_TASK INSTRUCTIONS_
Every entry below should be printed exactly, without its images.

--- START ---

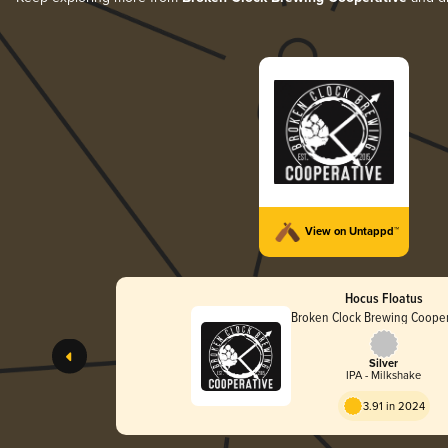
View on Untappd™
Hocus Floatus
Broken Clock Brewing Cooper
Silver
IPA - Milkshake
3.91 in 2024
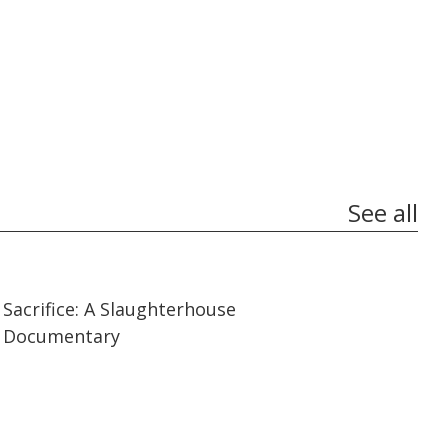
See all
07:14
07:14
Sacrifice: A Slaughterhouse
Documentary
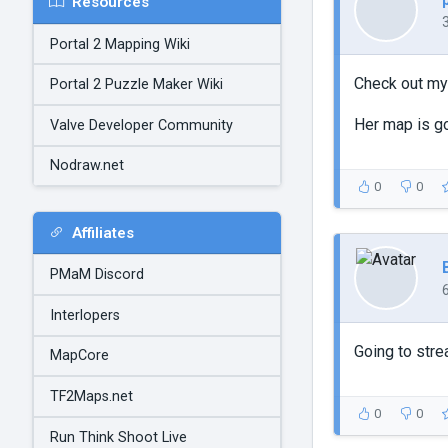
Resources
Portal 2 Mapping Wiki
Check out my 
Portal 2 Puzzle Maker Wiki
Her map is go
Valve Developer Community
Nodraw.net
0
0
Affiliates
PMaM Discord
Interlopers
Going to str
MapCore
TF2Maps.net
0
0
Run Think Shoot Live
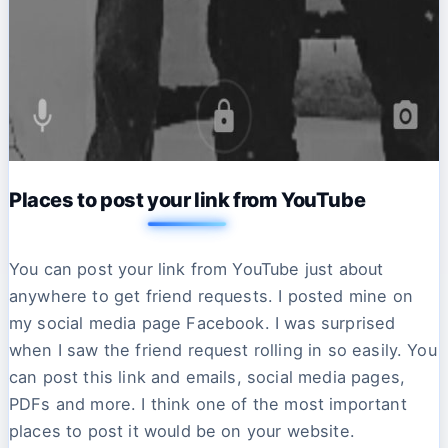
Places to post your link from YouTube
You can post your link from YouTube just about
anywhere to get friend requests. I posted mine on
my social media page Facebook. I was surprised
when I saw the friend request rolling in so easily. You
can post this link and emails, social media pages,
PDFs and more. I think one of the most important
places to post it would be on your website.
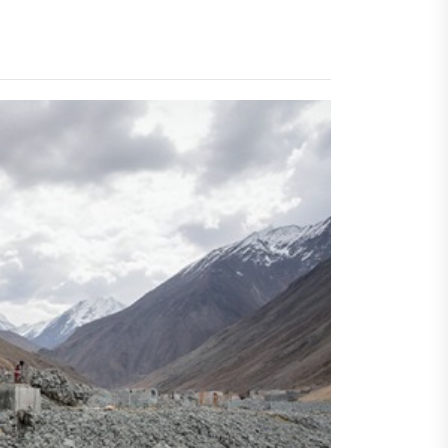
al Challenges
t
dro Power
al Challenges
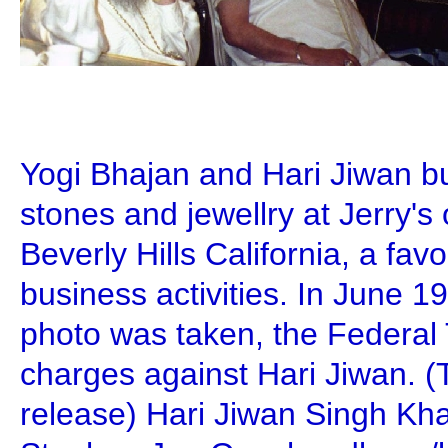
Yogi Bhajan and Hari Jiwan b
stones and jewellry at Jerry's
Beverly Hills California, a favor
business activities. In June 1
photo was taken, the Federal
charges against Hari Jiwan. 
release) Hari Jiwan Singh Kh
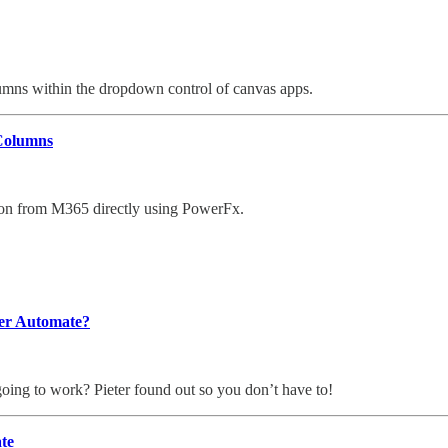
umns within the dropdown control of canvas apps.
 Columns
tion from M365 directly using PowerFx.
wer Automate?
going to work? Pieter found out so you don’t have to!
te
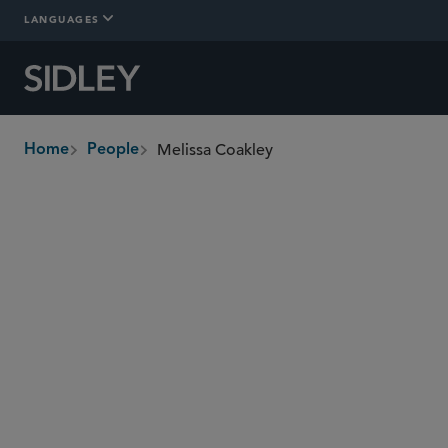
LANGUAGES
Melissa Coakley
Home
People
breadcrumbs
melissa.coakley
@sidley.com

--- END ---

_ANSWER FOR THE TASK_
View on Untappd™
Hocus Floatus
Broken Clock Brewing Cooper
Silver
IPA - Milkshake
3.91 in 2024
See all
07:14
07:14
Sacrifice: A Slaughterhouse
Documentary
Resources
Portal 2 Mapping Wiki
Check out my 
Portal 2 Puzzle Maker Wiki
Her map is go
Valve Developer Community
Nodraw.net
0
0
Affiliates
PMaM Discord
Interlopers
Going to str
MapCore
TF2Maps.net
0
0
Run Think Shoot Live
Places to post your link from YouTube
You can post your link from YouTube just about
anywhere to get friend requests. I posted mine on
my social media page Facebook. I was surprised
when I saw the friend request rolling in so easily. You
can post this link and emails, social media pages,
PDFs and more. I think one of the most important
places to post it would be on your website.
al Challenges
t
dro Power
al Challenges
Yogi Bhajan and Hari Jiwan b
stones and jewellry at Jerry's
Beverly Hills California, a favor
business activities. In June 1
photo was taken, the Federal
charges against Hari Jiwan. 
release) Hari Jiwan Singh Kh
umns within the dropdown control of canvas apps.
 Columns
tion from M365 directly using PowerFx.
wer Automate?
going to work? Pieter found out so you don’t have to!
te
LANGUAGES
Melissa Coakley
Home
People
breadcrumbs
melissa.coakley
@sidley.com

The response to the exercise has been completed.